##### D.Tom (April, 2020)
# <center>COVID19 Global Forecasting (Week 3):</center>
<b>Task: </b>*Forecast daily COVID-19 spread in regions around the world.  Predict the cumulative number of confirmed COVID-19 cases in various locations across the world, as well as the number of resulting fatalaties, for future dates.*

### Introduction

The White House Office of Science and Technology Policy alongside research groups and companies have prepared a COVID-19 Open Research Dataset ('CORD-19').

CORD-19 alongside the United Nation's dataset [('SYB62_1_201907')](https://data.un.org/_Docs/SYB/CSV/SYB62_1_201907_Population,%20Surface%20Area%20and%20Density.csv) on Population, Surface Area and Density will identify specific variables asociated to the infection and fatality rates based on location.

Proper Data Science techniques will afford governments around the world to better appropraite resources in an attempt to slow the infection, decrease mortality rates, and eradicate the virus.  

<b>No prediction is guarenteed</b>:
    - An appropriate predictive model will save time, money, and lives through proper planning.
    - More location specific data should accurately predict future cases. (ie. City population)
    - More social specific data should accurately predict future cases. (ie.
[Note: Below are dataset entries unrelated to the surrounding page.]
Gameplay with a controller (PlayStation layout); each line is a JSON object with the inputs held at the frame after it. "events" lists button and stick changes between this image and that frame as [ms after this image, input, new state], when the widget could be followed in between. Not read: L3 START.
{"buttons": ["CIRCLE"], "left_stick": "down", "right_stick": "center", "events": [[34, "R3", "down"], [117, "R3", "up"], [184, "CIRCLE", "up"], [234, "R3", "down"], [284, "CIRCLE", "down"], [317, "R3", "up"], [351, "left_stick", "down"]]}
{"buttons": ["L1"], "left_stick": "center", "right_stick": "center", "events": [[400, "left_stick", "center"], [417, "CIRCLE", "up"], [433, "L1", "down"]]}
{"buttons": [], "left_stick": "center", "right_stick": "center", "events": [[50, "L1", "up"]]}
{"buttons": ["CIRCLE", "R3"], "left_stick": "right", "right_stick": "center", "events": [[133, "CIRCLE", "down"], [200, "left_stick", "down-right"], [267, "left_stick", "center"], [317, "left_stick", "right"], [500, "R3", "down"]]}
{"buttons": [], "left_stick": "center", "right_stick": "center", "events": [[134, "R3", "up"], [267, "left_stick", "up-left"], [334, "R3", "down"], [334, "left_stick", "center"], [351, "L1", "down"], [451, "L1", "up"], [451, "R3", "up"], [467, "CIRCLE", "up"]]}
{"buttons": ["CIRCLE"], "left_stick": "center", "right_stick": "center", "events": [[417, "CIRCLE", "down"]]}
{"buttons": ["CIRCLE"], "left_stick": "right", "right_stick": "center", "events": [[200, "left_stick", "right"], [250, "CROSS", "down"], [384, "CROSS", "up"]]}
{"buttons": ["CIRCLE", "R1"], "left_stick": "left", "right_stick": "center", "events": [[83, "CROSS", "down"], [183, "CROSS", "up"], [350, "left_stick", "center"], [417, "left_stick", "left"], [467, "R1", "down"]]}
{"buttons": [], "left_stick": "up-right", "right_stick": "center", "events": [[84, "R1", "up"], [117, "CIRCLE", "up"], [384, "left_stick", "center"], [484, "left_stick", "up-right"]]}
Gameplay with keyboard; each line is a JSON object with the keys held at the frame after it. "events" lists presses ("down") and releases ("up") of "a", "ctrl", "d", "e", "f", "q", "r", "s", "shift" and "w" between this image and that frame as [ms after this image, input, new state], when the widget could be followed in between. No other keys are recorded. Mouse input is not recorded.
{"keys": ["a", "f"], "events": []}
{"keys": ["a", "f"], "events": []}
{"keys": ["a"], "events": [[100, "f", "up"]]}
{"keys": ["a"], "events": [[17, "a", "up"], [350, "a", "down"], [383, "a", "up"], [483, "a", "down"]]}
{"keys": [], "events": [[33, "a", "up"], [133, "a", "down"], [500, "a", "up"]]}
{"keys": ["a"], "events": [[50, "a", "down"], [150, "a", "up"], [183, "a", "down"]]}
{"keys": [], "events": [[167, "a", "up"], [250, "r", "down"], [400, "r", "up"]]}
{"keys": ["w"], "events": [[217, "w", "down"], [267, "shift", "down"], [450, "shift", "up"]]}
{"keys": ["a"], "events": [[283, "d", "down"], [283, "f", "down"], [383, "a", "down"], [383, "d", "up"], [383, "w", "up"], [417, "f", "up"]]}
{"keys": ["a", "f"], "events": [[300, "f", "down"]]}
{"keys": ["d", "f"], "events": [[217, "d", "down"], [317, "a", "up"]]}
People's movements)

## Table of Contents

<div class="alert alert-block alert-info" style="margin-top: 20px">

1. [Setting up the Environment](#0)<br>
2. [Combine the *pandas* dataframes](#2)<br>
3. [Analyze correlations and probability values](#4)<br>
4. [Plot the training data analyzing 'ConfirmedCases'](#6)<br>
5. [Build a Long-Term Predictive Model based on Hubei province (Polynomial Regression)](#8)<br>
6. [Generate a Sigmoid Predictive Model based on Hubei Province](#10)<br>
6. [Conclusion](#12) <br>
</div>
<hr>

# Setting up the Environment<a id="0"></a>

The below environment will allow for most machine learning methods to be quickly loaded and incorporated into the project.  Such modules include loading datasets, analyzing and plotting values across various diagrams, optimizating dependencies, and prebuilt machine learning algorithms.  Additional optimization methods can be performed to remove and omit certain modules based on one's given project.

##### Download and import dependencies

In [None]:
%%capture
!pip install -upgrade pip
!pip install ipywidgets matplotlib==2.2.0 pyproj==1.9.6 numpy pandas proj pillow cython sklearn datetime seaborn pylab

In [None]:
import matplotlib as mpl
import matplotlib.pyplot as plt
import pandas as pd
#import pylab as pl
import numpy as np
from scipy import stats
import seaborn as sns
import datetime as dt

from mpl_toolkits.basemap import Basemap
import matplotlib.pyplot as plt
#from pylab import rcParams

from sklearn.linear_model import LinearRegression
from sklearn.metrics import mean_squared_error
from sklearn.preprocessing import PolynomialFeatures
from sklearn.metrics import r2_score
from scipy.stats import pearsonr
from sklearn.preprocessing import StandardScaler
from sklearn.pipeline import Pipeline

from scipy.optimize import curve_fit

mpl.style.use('ggplot') # optional: for ggplot-like style
print ('Matplotlib version: ', mpl.__version__) # >= 2.0.0 # check for latest version of Matplotlib

%matplotlib inline

## Download and load files

##### It is suggested to download and unzip the files manually from:
    1. https://www.kaggle.com/ 
          - Competition requires approvaland verification before downloads can be authorized
          
    2. https://data.un.org/_Docs/SYB/CSV/SYB62_1_201907_Population,%20Surface%20Area%20and%20Density.csv

In [None]:
#fname = 'SYB62_1_201907_Population, Surface Area and Density.csv'
#site = 'https://data.un.org/_Docs/SYB/CSV/SYB62_1_201907_Population,%20Surface%20Area%20and%20Density.csv'
#!wget -O  'SYB62_1_201907_Population, Surface Area and Density.csv' 'https://data.un.org/_Docs/SYB/CSV/SYB62_1_201907_Population,%20Surface%20Area%20and%20Density.csv'
#!unzip -o -j 'SYB62_1_201907_Population, Surface Area and Density.csv'

##### Load the Kaggle Competition training data 'train.csv'.  
Clean the dataset:
     - parse dates
     - create DateKey column

In [None]:
path = '../input/covid19-global-forecasting-week-3/'
csv = 'train.csv'
filepath = path + csv

pdf = pd.read_csv(filepath, parse_dates=['Date'])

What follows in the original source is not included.